In July 2017, the rest of the main cast was announced, as the film began production in Toronto, Ontario, Canada. Later, Owen Teague joined the cast. The film was shot in Toronto from July 6, 2017, until August 12, 2017.

==Release==
Orion Pictures distributed in wide release for MGM. The film was initially scheduled for release on February 2, 2018, but was pushed back to April 27, 2018, and then moved up to the final date of February 23, 2018. The studio spent around $10 million for promotion.

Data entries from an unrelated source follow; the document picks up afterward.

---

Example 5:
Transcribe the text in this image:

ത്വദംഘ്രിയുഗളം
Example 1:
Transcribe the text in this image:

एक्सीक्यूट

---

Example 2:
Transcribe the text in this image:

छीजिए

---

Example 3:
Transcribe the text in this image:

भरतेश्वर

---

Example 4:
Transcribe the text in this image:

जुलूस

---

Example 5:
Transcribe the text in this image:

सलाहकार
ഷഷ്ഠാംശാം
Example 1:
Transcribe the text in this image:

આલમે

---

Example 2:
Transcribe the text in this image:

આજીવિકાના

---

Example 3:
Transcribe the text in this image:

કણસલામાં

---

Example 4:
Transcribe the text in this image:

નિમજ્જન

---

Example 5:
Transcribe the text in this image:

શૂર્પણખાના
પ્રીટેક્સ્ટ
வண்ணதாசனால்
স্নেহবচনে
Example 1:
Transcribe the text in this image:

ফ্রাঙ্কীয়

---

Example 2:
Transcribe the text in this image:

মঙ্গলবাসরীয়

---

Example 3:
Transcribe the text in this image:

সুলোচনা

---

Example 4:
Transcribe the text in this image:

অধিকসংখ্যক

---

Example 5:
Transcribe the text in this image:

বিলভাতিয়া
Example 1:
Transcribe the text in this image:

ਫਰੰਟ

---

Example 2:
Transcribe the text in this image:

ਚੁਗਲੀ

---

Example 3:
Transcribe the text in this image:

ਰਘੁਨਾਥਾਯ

In the United Kingdom, the British Board of Film Classification issued the film a 12A certificate but removed four seconds in order to achieve the classification. The trimmed material involved images of suicide methods.

==Reception==
===Box office===
Every Day grossed $6.1 million in the United States and Canada, and $4.3 million in other territories, for a worldwide gross of $10.4 million.

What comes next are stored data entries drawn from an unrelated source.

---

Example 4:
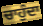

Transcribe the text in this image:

ਚਾਹੁੰਦਾ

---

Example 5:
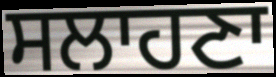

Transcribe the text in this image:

ਸਲਾਹਣਾ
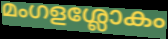
മംഗളശ്ലോകം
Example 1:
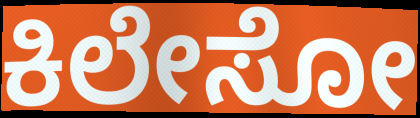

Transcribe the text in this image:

ಕಿಲೇಸೋ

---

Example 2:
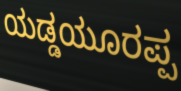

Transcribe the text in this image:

ಯಡ್ಡಯೂರಪ್ಪ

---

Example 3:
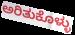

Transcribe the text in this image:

ಅರಿತುಕೊಳ್ಳು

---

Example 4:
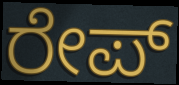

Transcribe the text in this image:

ರೇಪ್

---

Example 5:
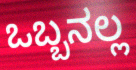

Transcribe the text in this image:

ಒಬ್ಬನಲ್ಲ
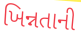
ખિન્નતાની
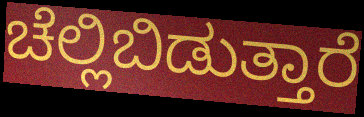
ಚೆಲ್ಲಿಬಿಡುತ್ತಾರೆ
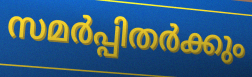
സമർപ്പിതർക്കും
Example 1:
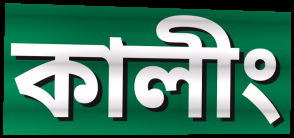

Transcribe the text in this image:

কালীং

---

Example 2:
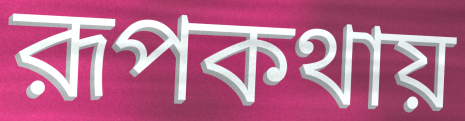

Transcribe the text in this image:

রূপকথায়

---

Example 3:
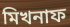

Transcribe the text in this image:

মিখনাফ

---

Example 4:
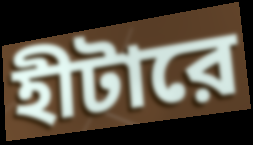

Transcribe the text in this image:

হীটারে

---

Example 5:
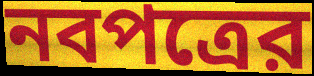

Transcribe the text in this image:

নবপত্রের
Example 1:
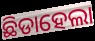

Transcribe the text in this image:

ଛିଡାହେଲା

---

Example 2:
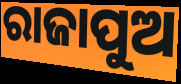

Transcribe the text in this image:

ରାଜାପୁଅ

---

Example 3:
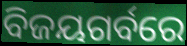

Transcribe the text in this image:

ବିଜୟଗର୍ବରେ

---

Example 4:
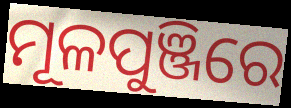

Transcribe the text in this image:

ମୂଳପୁଞ୍ଜିରେ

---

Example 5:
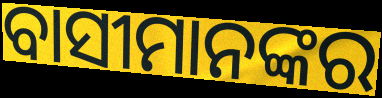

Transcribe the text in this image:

ବାସୀମାନଙ୍କର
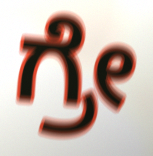
ಗ್ರೇ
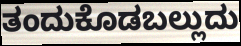
ತಂದುಕೊಡಬಲ್ಲುದು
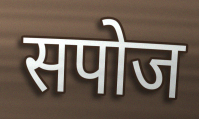
सपोज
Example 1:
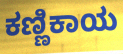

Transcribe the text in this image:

ಕಣ್ಣಿಕಾಯ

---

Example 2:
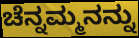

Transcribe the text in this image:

ಚೆನ್ನಮ್ಮನನ್ನು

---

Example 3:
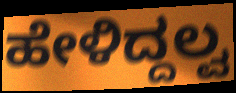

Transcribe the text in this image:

ಹೇಳಿದ್ದಲ್ವ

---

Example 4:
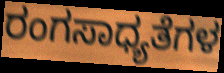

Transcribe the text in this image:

ರಂಗಸಾಧ್ಯತೆಗಳ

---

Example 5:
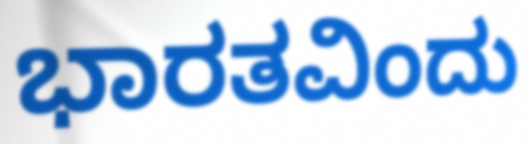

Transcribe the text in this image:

ಭಾರತವಿಂದು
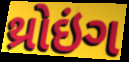
થ્રોઇંગ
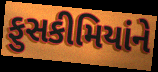
ફુસકીમિયાંને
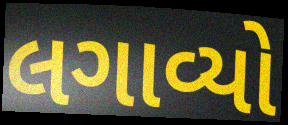
લગાવ્યો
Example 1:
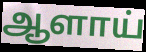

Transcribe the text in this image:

ஆளாய்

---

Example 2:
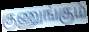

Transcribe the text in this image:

குணுங்கும்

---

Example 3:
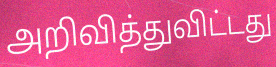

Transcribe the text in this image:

அறிவித்துவிட்டது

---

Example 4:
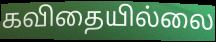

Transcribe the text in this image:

கவிதையில்லை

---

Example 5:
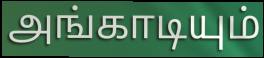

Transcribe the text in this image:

அங்காடியும்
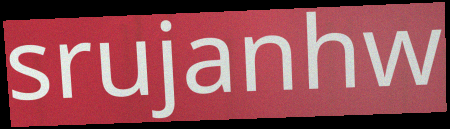
srujanhw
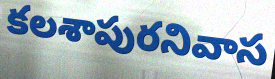
కలశాపురనివాస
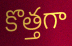
కొత్తగా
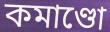
কমাণ্ডো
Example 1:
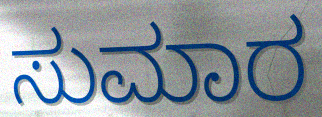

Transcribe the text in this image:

ಸುಮಾರ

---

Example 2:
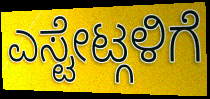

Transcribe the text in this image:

ಎಸ್ಟೇಟ್ಗಳಿಗೆ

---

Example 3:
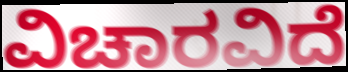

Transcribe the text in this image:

ವಿಚಾರವಿದೆ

Every Day was released alongside Game Night and Annihilation, and was projected to gross $2–4 million from 1,667 theaters in its opening weekend. It earned $3.1 million over the weekend, finishing ninth at the box office.

===Critical response===
On Rotten Tomatoes, the film holds an approval rating of based on reviews with an average rating of . The website's critical consensus reads, "Every Day wastes its metaphysical premise on shallow storytelling, though its diverse young cast adds flavor to an otherwise bland teen-romance." On Metacritic, the film has a weighted average score of 52 out of 100, based on 11 critics, indicating "mixed or average" reviews. Audiences polled by CinemaScore gave the film an average grade of "B+" on an A+ to F scale, while PostTrak reported filmgoers gave the film a 64 percent overall positive score and a 39 percent "definite recommend".

Peter Bradshaw called the film "the quirky film overlooked by the complacent MSM gatekeeper-establishment which might be a future cult classic".